**Records from a data collection:**

Segment Open

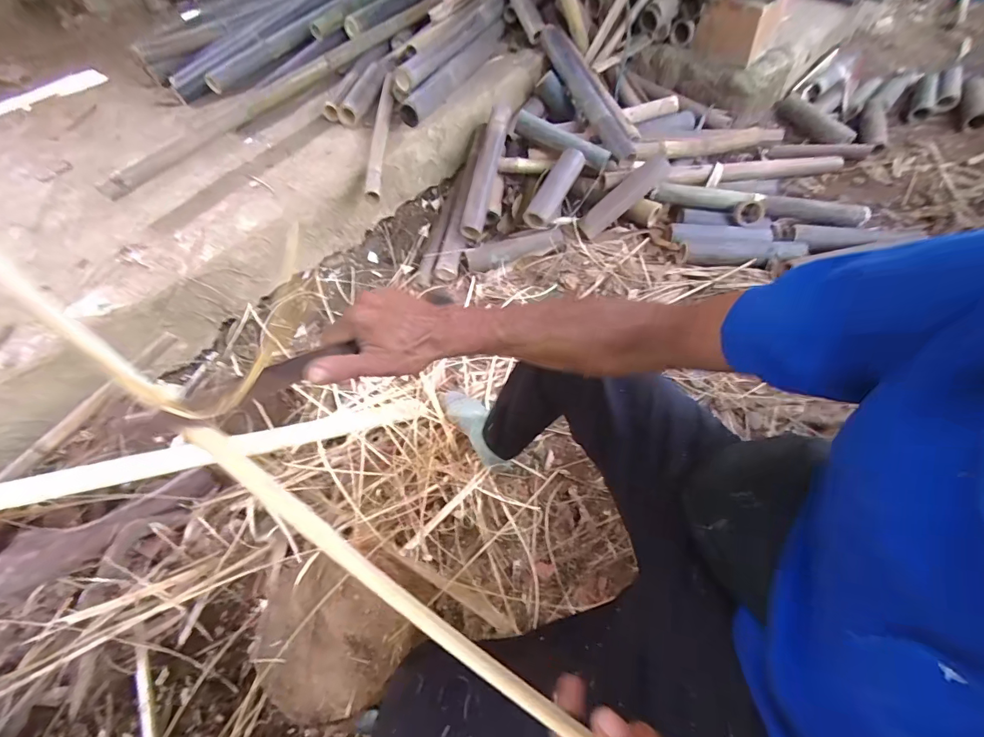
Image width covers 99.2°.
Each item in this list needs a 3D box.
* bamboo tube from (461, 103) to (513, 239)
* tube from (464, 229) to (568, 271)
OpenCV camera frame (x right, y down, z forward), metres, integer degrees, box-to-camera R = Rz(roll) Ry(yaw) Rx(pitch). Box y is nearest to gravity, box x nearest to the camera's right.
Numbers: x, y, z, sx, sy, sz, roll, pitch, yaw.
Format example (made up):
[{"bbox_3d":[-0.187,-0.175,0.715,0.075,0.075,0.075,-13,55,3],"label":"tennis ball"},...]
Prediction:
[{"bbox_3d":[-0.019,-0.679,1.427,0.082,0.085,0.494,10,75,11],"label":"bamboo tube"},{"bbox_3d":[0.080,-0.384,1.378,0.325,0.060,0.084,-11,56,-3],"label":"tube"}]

Segment Closed

**Brief:** Could you retype exactly the lines above from the one containing "Numbers: x, y, z, sx, sy, sz, roll, pitch, yaw." through the last line of the records, both included, and nothing else?

**Solution for this task:**
Numbers: x, y, z, sx, sy, sz, roll, pitch, yaw.
Format example (made up):
[{"bbox_3d":[-0.187,-0.175,0.715,0.075,0.075,0.075,-13,55,3],"label":"tennis ball"},...]
Prediction:
[{"bbox_3d":[-0.019,-0.679,1.427,0.082,0.085,0.494,10,75,11],"label":"bamboo tube"},{"bbox_3d":[0.080,-0.384,1.378,0.325,0.060,0.084,-11,56,-3],"label":"tube"}]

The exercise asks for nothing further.